_Action item_: Each line of the entries that mentions the string "widget" needs to be reported.

_Dataset content_:
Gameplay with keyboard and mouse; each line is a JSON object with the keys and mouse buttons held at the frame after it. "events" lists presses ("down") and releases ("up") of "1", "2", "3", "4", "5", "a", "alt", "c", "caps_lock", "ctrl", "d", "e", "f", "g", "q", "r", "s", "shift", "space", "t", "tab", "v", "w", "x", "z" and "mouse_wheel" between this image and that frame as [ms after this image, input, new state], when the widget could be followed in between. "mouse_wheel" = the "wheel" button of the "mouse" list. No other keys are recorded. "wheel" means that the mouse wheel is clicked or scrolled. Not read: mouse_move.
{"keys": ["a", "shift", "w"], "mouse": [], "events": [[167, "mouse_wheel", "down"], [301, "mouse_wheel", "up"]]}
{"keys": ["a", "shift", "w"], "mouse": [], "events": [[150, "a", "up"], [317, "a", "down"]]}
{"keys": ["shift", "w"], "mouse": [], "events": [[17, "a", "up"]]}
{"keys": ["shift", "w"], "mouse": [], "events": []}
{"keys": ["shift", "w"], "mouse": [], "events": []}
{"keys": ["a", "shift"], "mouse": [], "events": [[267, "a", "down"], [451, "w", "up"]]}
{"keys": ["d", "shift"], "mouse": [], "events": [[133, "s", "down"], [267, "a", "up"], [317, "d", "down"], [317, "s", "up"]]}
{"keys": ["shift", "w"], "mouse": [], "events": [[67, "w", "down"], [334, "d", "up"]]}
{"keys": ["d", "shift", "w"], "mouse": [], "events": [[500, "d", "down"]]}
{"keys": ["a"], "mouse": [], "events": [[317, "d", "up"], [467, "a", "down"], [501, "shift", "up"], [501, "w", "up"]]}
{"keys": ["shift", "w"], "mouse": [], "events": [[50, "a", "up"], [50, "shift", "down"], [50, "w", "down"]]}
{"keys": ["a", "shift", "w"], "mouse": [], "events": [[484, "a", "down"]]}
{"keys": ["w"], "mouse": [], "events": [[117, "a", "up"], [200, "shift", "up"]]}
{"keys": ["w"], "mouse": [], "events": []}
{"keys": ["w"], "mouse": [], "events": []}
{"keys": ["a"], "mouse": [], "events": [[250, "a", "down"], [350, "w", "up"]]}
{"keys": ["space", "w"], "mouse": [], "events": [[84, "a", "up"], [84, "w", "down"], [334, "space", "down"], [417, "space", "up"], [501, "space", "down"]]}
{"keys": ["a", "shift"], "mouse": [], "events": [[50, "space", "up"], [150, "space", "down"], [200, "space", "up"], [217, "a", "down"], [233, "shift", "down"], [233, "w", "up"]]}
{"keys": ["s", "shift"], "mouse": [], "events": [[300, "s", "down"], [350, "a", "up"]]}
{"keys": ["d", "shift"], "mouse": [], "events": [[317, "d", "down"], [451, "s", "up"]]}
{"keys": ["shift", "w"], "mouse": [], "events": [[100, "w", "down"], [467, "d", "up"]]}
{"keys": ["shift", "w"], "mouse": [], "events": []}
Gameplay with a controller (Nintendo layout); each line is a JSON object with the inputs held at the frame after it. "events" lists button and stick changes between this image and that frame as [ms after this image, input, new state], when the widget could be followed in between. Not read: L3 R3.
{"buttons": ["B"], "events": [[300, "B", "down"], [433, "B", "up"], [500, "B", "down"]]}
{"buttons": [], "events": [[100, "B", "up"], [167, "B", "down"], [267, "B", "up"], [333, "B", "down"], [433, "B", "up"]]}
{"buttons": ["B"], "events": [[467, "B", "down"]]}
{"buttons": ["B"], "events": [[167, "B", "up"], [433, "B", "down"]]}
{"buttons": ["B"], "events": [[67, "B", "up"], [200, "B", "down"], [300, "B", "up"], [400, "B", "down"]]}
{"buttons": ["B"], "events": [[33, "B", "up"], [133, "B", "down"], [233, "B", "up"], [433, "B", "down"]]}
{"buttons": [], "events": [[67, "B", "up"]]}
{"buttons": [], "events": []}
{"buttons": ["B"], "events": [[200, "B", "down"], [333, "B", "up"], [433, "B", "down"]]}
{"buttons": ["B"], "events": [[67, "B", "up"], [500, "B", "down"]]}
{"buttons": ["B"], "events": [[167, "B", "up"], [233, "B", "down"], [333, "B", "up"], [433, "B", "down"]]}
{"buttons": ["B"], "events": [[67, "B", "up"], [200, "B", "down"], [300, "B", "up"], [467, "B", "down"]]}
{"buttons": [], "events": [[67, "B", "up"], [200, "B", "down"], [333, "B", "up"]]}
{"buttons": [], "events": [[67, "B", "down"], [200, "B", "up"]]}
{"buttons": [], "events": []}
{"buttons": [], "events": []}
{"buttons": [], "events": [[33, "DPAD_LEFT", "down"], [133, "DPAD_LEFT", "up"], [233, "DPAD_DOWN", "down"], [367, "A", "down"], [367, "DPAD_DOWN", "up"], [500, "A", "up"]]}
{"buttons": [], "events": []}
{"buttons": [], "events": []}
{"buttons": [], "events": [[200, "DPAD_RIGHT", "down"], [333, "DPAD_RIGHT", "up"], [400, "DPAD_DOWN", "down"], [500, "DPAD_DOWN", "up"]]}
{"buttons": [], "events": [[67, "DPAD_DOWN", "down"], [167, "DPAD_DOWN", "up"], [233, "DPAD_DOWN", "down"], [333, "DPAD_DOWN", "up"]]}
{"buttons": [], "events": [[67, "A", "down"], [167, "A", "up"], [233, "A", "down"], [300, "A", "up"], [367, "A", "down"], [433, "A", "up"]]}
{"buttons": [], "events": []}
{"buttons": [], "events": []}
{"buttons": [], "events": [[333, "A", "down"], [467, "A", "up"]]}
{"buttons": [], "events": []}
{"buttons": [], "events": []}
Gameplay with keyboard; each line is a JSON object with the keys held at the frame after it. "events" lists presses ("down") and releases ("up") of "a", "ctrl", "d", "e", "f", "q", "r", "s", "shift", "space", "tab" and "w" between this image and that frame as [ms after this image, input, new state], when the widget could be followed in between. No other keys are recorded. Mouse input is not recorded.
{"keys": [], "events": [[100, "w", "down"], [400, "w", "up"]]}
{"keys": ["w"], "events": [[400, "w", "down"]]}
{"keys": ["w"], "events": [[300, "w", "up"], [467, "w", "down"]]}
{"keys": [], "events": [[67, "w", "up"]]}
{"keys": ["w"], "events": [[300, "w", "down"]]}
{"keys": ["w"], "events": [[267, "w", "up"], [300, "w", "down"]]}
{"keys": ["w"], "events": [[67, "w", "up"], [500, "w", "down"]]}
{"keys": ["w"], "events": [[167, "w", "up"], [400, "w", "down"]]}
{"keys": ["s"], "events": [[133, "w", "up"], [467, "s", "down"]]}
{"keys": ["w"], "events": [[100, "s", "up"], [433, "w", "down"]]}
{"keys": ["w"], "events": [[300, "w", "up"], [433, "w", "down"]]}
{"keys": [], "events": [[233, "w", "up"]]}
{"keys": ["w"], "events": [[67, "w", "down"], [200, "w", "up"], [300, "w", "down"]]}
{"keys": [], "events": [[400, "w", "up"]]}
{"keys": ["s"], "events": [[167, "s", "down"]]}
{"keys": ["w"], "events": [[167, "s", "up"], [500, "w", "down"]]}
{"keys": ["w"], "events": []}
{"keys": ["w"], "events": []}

_Response to this exercise_:
Gameplay with keyboard and mouse; each line is a JSON object with the keys and mouse buttons held at the frame after it. "events" lists presses ("down") and releases ("up") of "1", "2", "3", "4", "5", "a", "alt", "c", "caps_lock", "ctrl", "d", "e", "f", "g", "q", "r", "s", "shift", "space", "t", "tab", "v", "w", "x", "z" and "mouse_wheel" between this image and that frame as [ms after this image, input, new state], when the widget could be followed in between. "mouse_wheel" = the "wheel" button of the "mouse" list. No other keys are recorded. "wheel" means that the mouse wheel is clicked or scrolled. Not read: mouse_move.
Gameplay with a controller (Nintendo layout); each line is a JSON object with the inputs held at the frame after it. "events" lists button and stick changes between this image and that frame as [ms after this image, input, new state], when the widget could be followed in between. Not read: L3 R3.
Gameplay with keyboard; each line is a JSON object with the keys held at the frame after it. "events" lists presses ("down") and releases ("up") of "a", "ctrl", "d", "e", "f", "q", "r", "s", "shift", "space", "tab" and "w" between this image and that frame as [ms after this image, input, new state], when the widget could be followed in between. No other keys are recorded. Mouse input is not recorded.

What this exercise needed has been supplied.